Across these entries, count the lines holding the string "retirement"; the number is the whole answer.

* Supplied material

============================================================

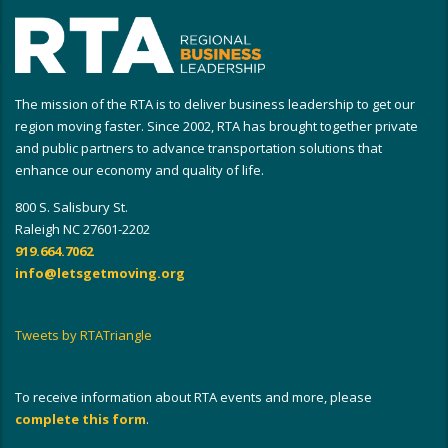
The mission of the RTA is to deliver business leadership to get our
region moving faster. Since 2002, RTA has brought together private
and public partners to advance transportation solutions that
enhance our economy and quality of life.
800 S. Salisbury St.
Raleigh NC 27601-2202
919.664.7062
info@letsgetmoving.org
Tweets by RTATriangle
To receive information about RTA events and more, please
complete this form
.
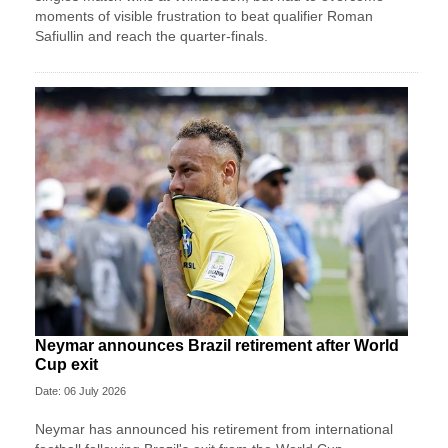
moments of visible frustration to beat qualifier Roman
Safiullin and reach the quarter-finals.
Neymar announces Brazil retirement after World
Cup exit
Date: 06 July 2026
Neymar has announced his retirement from international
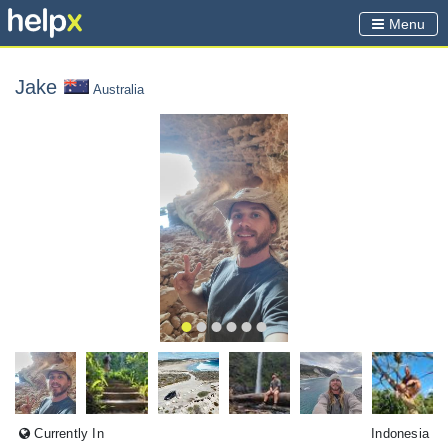
Menu
Jake
Australia
Currently In
Indonesia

============================================================

* Completed exercise
2